### WORK ORDER
Keep the images out while you retype all of the data exactly.

### COLLECTED MATERIAL
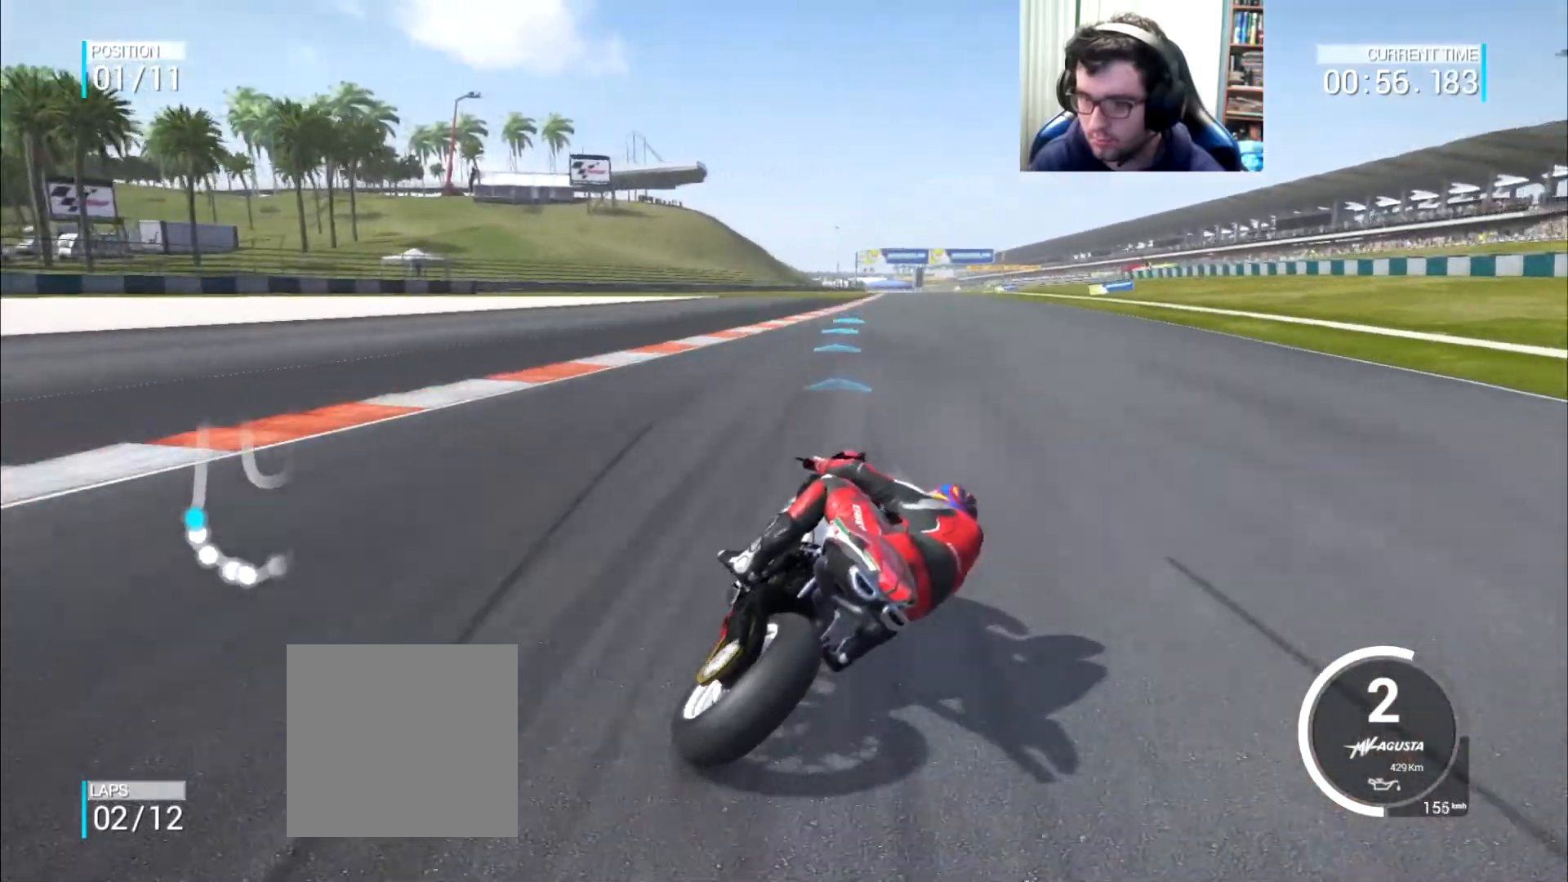
{"buttons": [], "left_stick": "up-right", "right_stick": "center", "events": []}
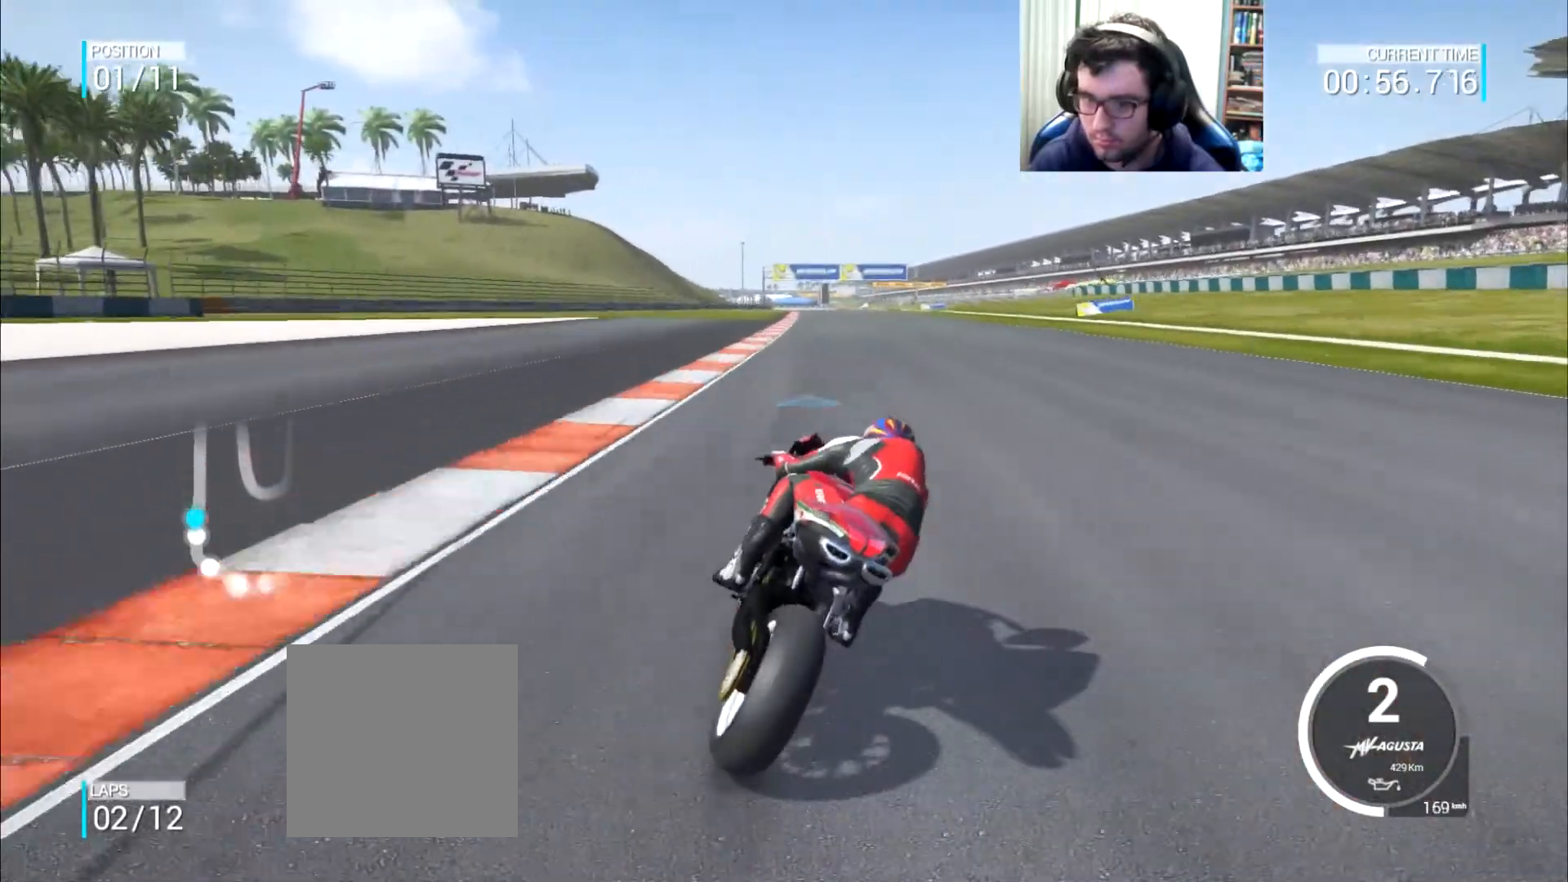
{"buttons": [], "left_stick": "up-right", "right_stick": "center", "events": []}
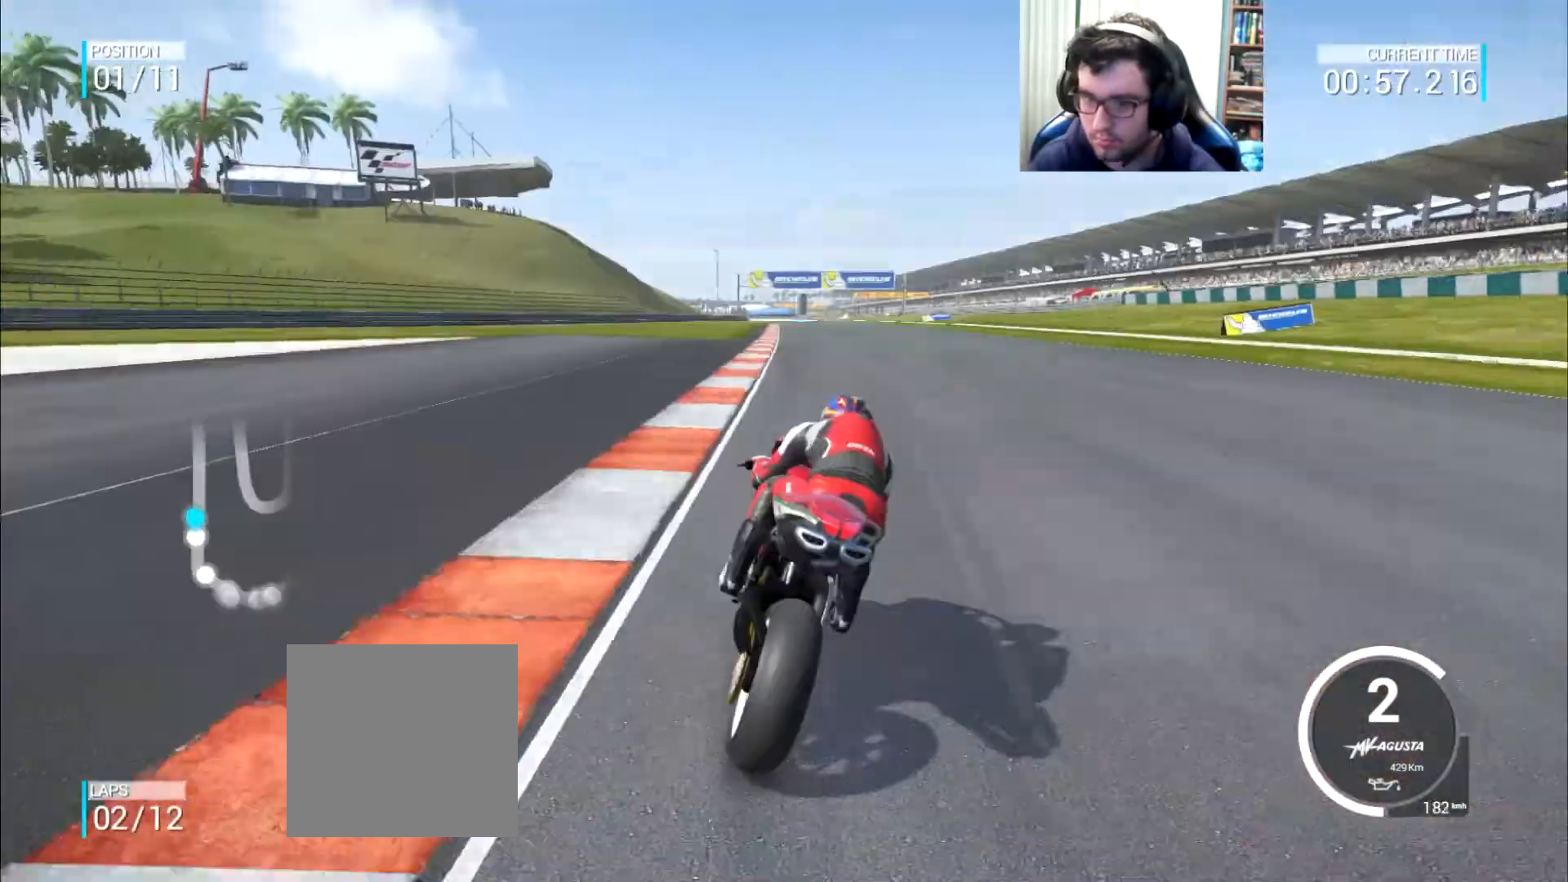
{"buttons": [], "left_stick": "up", "right_stick": "center", "events": [[350, "left_stick", "up"]]}
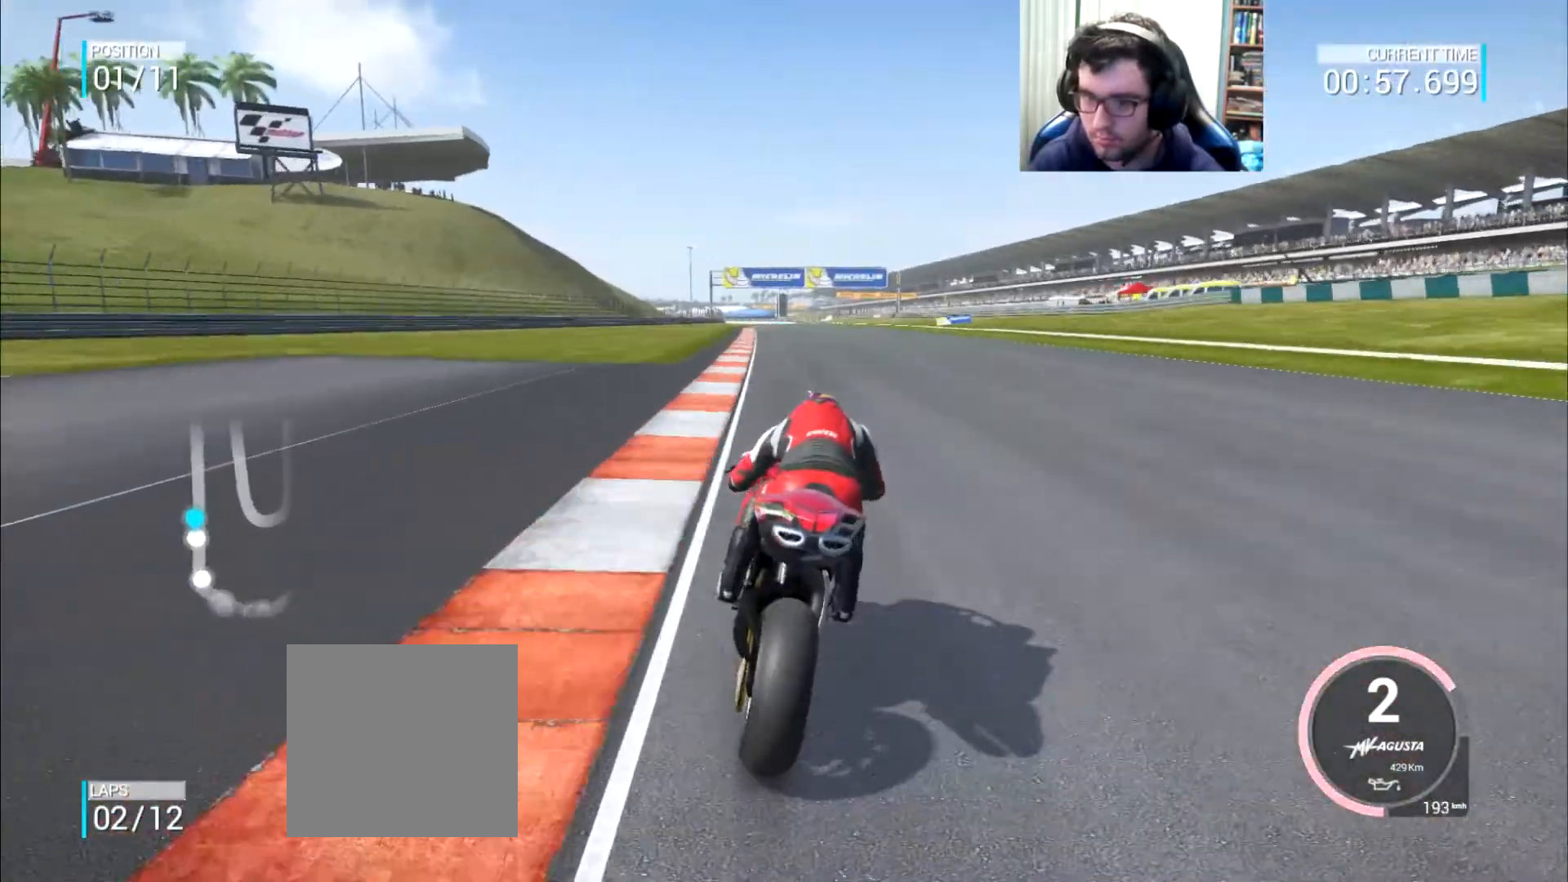
{"buttons": [], "left_stick": "center", "right_stick": "center", "events": [[184, "left_stick", "center"]]}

### FINISHED EXERCISE
{"buttons": [], "left_stick": "up-right", "right_stick": "center", "events": []}
{"buttons": [], "left_stick": "up-right", "right_stick": "center", "events": []}
{"buttons": [], "left_stick": "up", "right_stick": "center", "events": [[350, "left_stick", "up"]]}
{"buttons": [], "left_stick": "center", "right_stick": "center", "events": [[184, "left_stick", "center"]]}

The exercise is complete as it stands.